**EXCERPTED DATA**:
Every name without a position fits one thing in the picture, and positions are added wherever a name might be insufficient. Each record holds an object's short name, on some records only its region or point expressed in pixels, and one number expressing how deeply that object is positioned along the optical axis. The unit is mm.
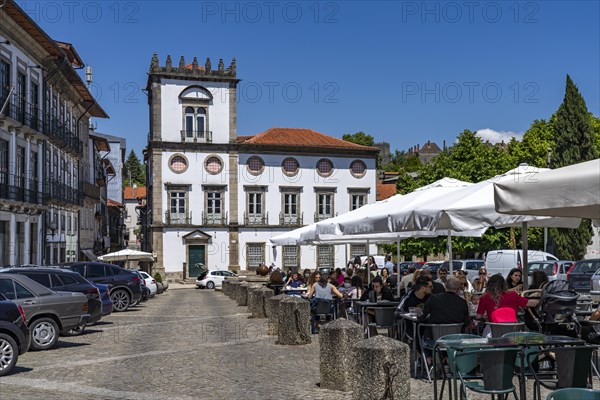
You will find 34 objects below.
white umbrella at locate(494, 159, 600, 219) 7621
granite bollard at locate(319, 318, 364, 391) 10602
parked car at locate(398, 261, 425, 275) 39250
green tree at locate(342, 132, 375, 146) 94250
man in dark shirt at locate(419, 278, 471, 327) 10469
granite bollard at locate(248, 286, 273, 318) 22234
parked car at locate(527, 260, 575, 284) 32188
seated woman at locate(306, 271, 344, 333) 17125
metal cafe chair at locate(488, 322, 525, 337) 10156
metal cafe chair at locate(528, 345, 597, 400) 7266
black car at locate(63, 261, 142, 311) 26523
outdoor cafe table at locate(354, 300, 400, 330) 14422
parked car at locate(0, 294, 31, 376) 12016
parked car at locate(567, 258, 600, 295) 28141
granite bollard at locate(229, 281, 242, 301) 32788
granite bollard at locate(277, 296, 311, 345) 15133
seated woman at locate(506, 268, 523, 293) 14539
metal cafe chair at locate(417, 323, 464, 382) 10203
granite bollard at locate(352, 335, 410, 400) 8562
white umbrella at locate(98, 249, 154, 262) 45594
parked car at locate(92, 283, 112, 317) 20212
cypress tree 55969
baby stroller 11164
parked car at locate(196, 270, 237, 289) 52541
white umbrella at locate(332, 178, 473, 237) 14031
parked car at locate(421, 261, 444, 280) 36403
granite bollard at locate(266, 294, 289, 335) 16816
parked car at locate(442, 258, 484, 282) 35000
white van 37000
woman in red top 10570
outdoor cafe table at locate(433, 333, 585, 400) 7703
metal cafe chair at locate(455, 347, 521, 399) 7188
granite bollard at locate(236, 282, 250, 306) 29709
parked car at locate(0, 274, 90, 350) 14883
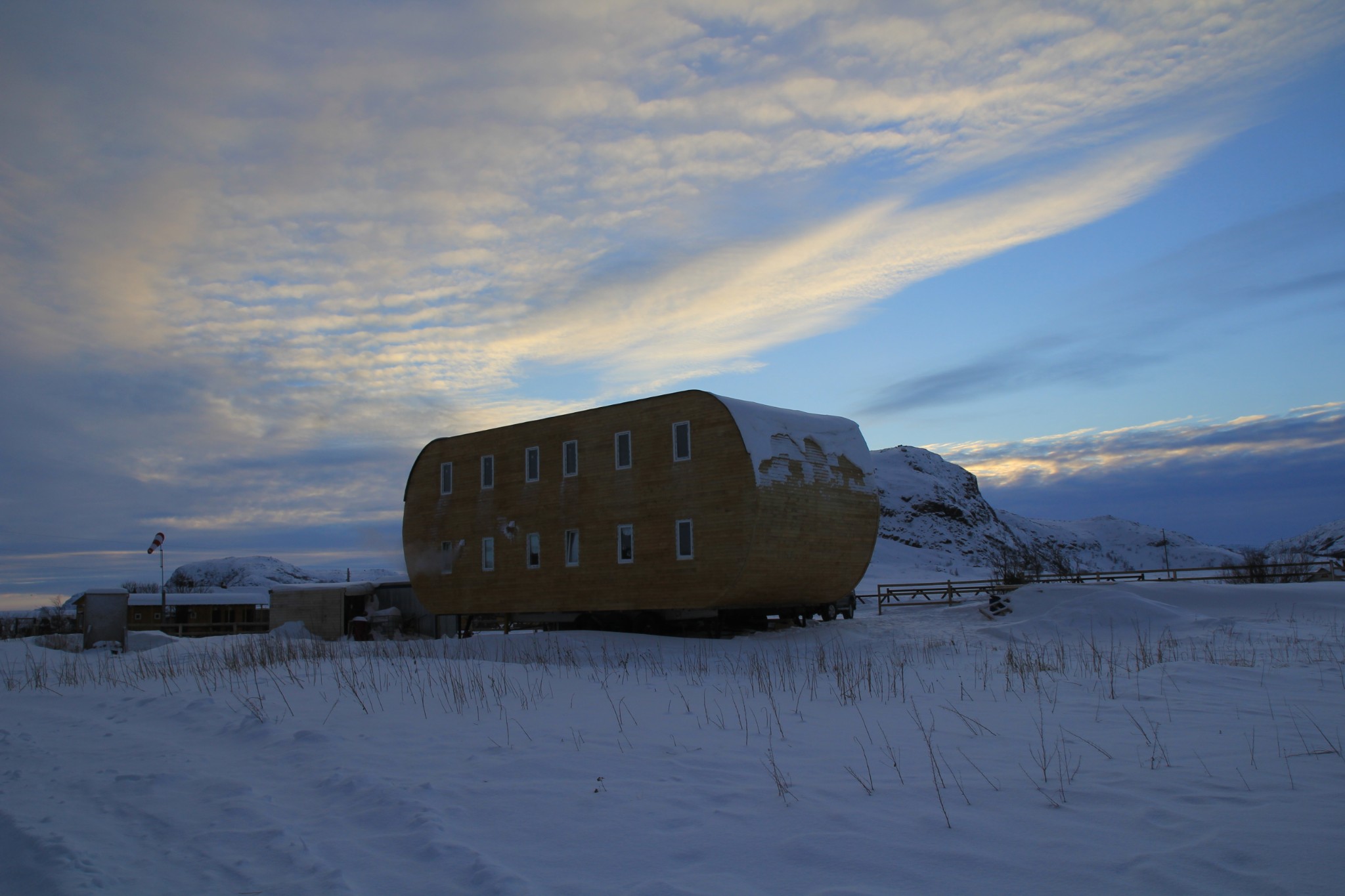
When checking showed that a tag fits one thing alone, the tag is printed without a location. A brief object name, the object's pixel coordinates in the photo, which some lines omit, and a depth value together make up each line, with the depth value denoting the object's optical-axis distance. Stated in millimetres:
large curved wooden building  24953
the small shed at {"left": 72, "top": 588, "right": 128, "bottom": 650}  31562
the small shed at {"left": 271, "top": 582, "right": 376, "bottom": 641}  35750
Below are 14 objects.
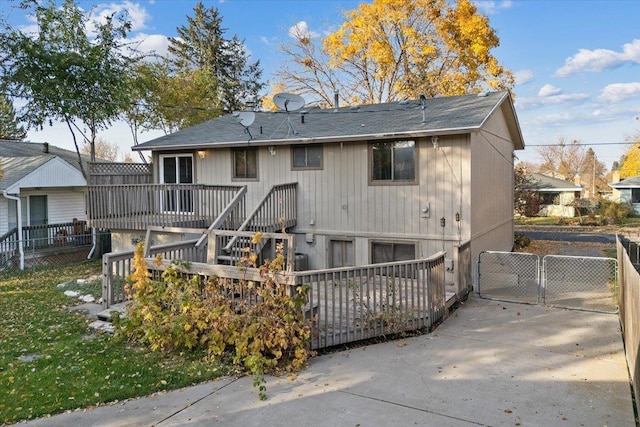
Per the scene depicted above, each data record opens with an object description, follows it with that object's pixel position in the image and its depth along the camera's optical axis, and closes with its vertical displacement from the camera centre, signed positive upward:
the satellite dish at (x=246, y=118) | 11.80 +2.49
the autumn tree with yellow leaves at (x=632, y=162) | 36.72 +3.64
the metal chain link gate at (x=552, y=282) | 8.82 -1.78
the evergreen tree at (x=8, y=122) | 17.41 +4.78
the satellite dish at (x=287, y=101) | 12.20 +3.03
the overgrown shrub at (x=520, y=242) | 16.97 -1.38
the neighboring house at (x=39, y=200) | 15.56 +0.63
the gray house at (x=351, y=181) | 9.95 +0.73
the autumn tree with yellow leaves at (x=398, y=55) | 23.06 +8.52
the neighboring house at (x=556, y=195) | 33.66 +0.92
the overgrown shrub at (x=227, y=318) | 5.56 -1.41
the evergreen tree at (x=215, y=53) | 36.38 +13.20
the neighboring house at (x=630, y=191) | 32.38 +1.04
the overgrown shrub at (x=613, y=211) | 27.33 -0.38
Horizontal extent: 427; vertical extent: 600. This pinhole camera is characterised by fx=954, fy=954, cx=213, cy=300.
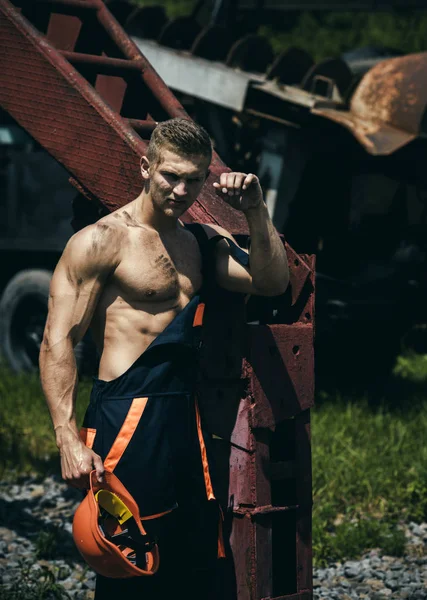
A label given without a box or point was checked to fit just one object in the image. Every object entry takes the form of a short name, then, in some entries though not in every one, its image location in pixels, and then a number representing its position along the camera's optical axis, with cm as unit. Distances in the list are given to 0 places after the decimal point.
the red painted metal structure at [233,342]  346
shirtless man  316
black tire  911
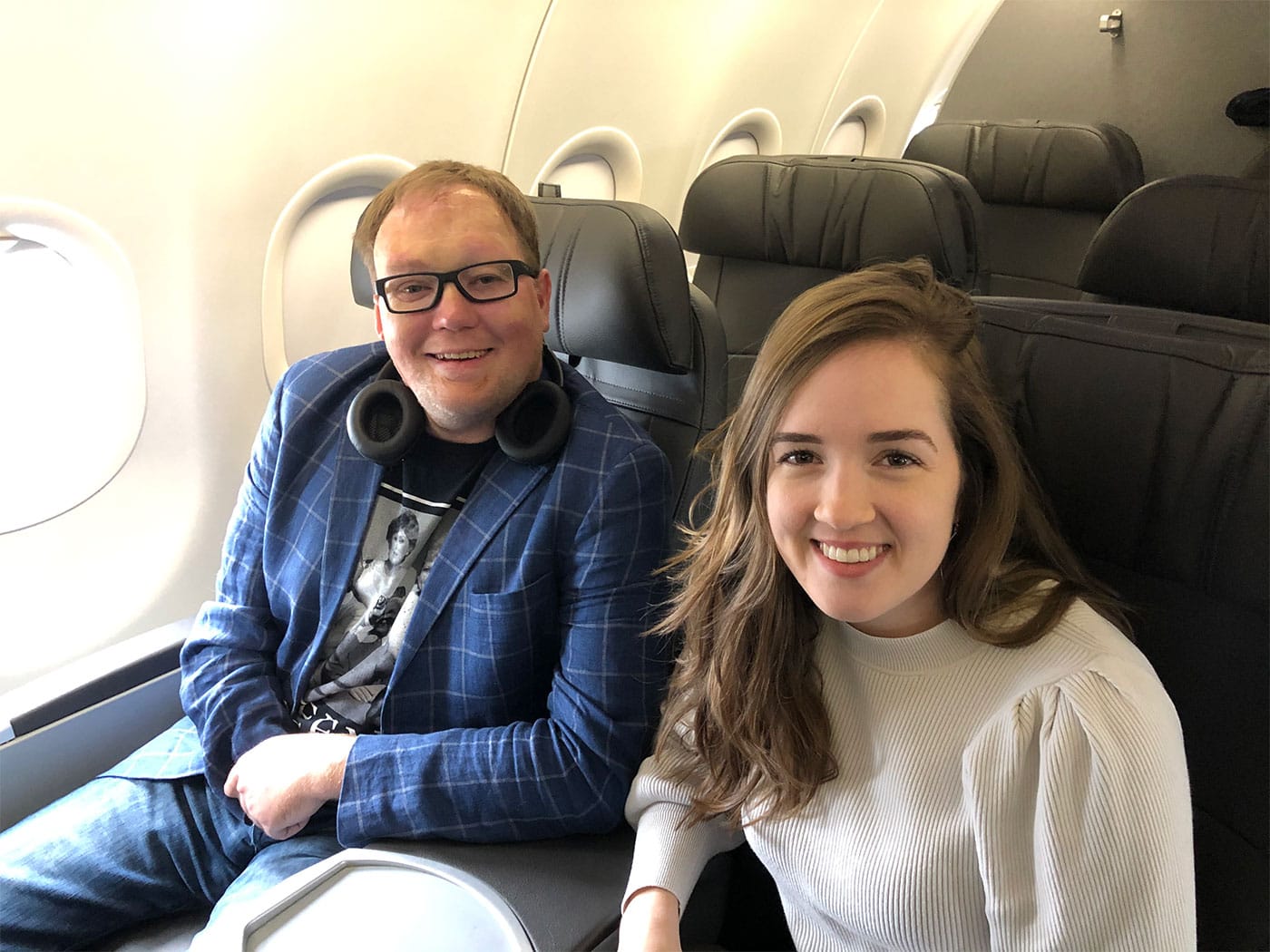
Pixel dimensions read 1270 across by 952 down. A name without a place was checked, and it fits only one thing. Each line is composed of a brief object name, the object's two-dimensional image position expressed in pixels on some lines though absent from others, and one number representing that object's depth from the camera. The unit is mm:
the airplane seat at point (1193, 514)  1023
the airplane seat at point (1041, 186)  4117
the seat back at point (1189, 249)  1541
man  1366
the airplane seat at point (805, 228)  2402
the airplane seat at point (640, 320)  1732
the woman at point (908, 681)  920
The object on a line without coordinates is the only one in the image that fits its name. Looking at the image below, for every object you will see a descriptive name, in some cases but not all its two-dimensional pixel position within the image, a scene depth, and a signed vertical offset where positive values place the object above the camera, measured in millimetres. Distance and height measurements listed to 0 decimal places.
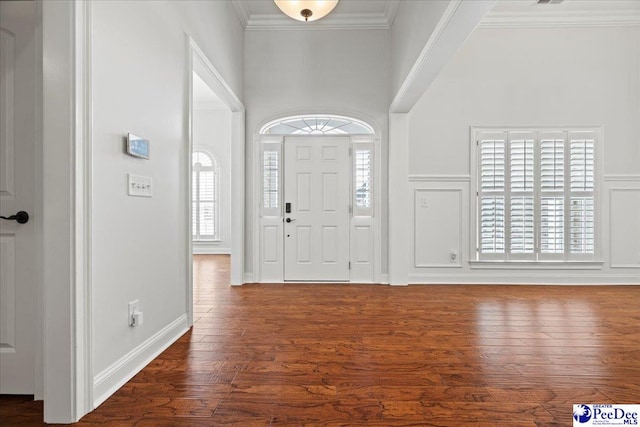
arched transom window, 4859 +1290
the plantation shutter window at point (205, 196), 8430 +419
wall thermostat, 1984 +411
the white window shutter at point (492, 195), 4750 +266
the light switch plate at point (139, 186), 2020 +170
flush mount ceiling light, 3447 +2174
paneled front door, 4777 +56
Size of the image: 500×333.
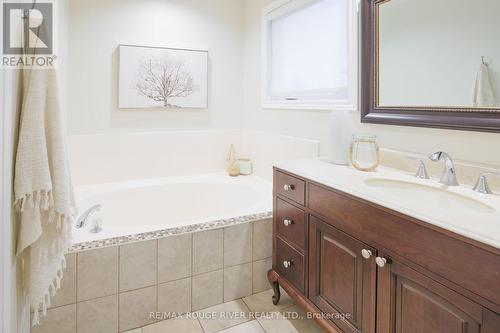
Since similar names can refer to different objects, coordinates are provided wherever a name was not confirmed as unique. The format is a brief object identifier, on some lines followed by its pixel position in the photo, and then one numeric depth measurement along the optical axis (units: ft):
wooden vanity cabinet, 2.88
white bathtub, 8.29
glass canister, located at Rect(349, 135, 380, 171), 5.38
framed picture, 8.91
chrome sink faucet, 4.33
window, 6.47
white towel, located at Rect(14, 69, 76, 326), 3.24
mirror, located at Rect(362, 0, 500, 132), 4.08
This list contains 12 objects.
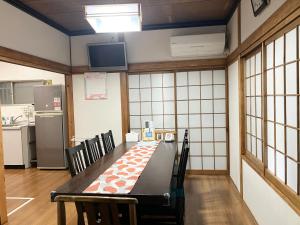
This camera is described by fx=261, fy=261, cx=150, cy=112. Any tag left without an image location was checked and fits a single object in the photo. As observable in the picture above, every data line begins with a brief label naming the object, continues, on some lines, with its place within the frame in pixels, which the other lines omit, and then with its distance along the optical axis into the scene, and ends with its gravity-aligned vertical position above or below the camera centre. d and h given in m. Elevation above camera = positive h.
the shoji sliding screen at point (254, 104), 2.73 -0.04
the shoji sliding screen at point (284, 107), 1.83 -0.06
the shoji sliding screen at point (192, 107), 4.46 -0.08
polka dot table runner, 1.90 -0.60
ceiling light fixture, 2.37 +0.84
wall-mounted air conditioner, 4.02 +0.90
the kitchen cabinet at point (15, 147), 5.30 -0.83
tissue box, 3.96 -0.51
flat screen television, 4.38 +0.80
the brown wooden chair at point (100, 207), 1.34 -0.55
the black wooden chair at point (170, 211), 2.06 -0.88
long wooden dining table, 1.75 -0.61
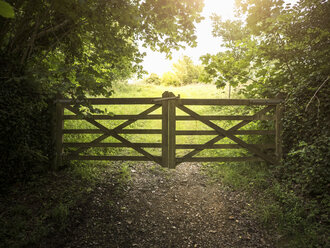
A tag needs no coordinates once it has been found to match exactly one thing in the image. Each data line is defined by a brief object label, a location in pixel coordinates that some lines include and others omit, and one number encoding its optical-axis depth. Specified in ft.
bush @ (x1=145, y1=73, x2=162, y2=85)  109.50
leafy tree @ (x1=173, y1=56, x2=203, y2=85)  99.76
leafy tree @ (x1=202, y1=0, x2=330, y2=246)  12.23
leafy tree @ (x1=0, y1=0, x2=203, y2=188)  13.01
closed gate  16.60
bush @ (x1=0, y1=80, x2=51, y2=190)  13.09
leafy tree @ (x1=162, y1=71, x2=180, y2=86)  101.96
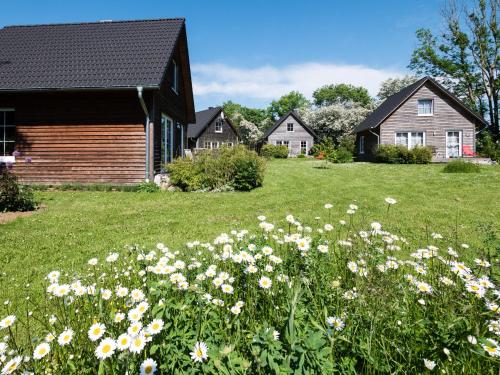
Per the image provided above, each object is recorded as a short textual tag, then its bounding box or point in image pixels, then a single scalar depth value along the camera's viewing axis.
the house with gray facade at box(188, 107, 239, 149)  35.91
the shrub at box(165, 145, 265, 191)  10.34
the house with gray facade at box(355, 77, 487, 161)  23.48
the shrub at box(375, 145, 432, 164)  21.55
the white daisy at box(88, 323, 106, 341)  1.36
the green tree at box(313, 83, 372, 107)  75.12
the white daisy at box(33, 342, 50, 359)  1.35
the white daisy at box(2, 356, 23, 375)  1.25
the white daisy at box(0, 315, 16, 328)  1.43
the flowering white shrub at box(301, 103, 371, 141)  44.00
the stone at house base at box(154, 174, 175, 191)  11.01
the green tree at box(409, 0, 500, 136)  29.59
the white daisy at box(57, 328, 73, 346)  1.39
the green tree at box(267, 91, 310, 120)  81.62
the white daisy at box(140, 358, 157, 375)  1.24
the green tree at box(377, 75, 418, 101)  46.31
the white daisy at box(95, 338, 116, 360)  1.26
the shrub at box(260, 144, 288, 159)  37.88
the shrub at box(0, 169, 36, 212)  7.27
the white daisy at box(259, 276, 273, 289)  1.86
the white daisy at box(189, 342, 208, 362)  1.32
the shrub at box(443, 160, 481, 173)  14.25
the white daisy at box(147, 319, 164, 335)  1.37
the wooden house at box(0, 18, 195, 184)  10.84
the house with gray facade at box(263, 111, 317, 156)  41.47
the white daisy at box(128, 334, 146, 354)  1.25
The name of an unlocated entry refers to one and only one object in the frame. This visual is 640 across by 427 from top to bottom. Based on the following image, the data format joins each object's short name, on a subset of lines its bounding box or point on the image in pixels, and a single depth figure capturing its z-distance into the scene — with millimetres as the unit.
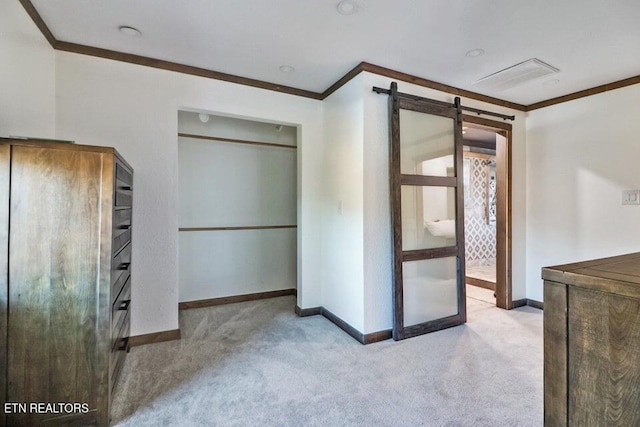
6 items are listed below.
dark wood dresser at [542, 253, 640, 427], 855
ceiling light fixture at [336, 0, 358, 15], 1920
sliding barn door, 2857
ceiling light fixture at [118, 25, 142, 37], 2224
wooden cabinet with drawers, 1540
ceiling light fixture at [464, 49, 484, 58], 2517
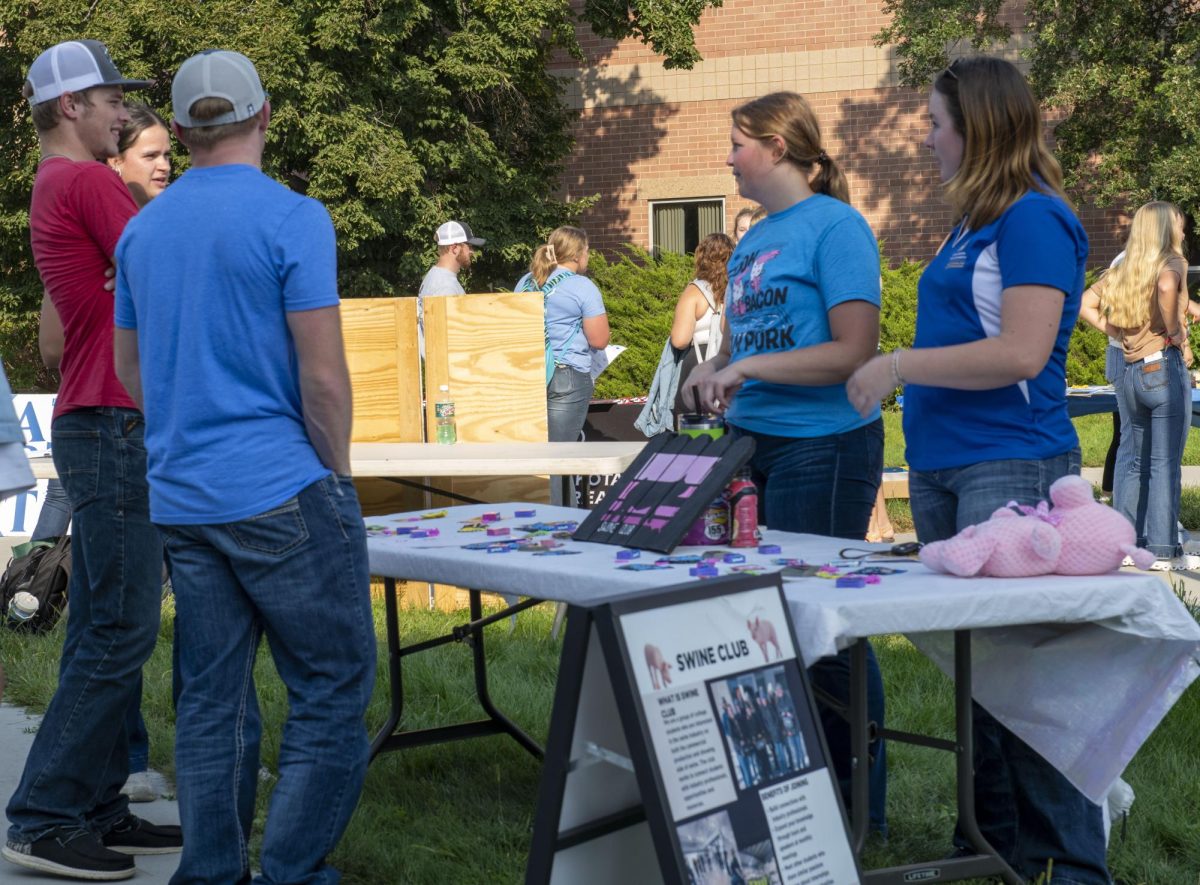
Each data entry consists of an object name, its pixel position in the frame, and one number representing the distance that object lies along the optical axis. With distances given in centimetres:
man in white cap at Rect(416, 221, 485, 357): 1025
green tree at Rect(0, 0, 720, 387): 2034
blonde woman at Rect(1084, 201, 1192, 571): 821
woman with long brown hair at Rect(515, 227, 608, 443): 923
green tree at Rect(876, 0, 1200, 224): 1888
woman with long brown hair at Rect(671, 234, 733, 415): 901
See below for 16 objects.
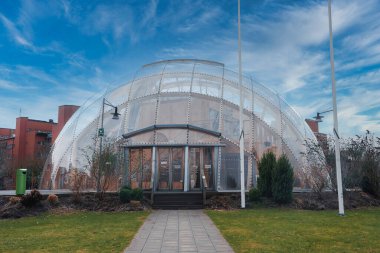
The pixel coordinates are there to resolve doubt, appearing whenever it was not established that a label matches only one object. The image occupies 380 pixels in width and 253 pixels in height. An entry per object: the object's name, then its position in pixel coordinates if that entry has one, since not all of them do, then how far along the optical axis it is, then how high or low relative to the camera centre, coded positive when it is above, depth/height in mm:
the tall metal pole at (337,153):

**WHAT IS REQUIRED**: Only lines that contain "wooden" are needed, so copy each of them from the data.

**FINAL ANSWER**:
large curved wooden building  24953
wooden vanity cabinet, 2.88
the brown wooden chair at point (100, 207), 1.34 -0.55
the black wooden chair at point (170, 211), 2.06 -0.88
long wooden dining table, 1.75 -0.61
the wooden house at box(0, 18, 195, 184)  10.84
wooden cabinet with drawers, 1540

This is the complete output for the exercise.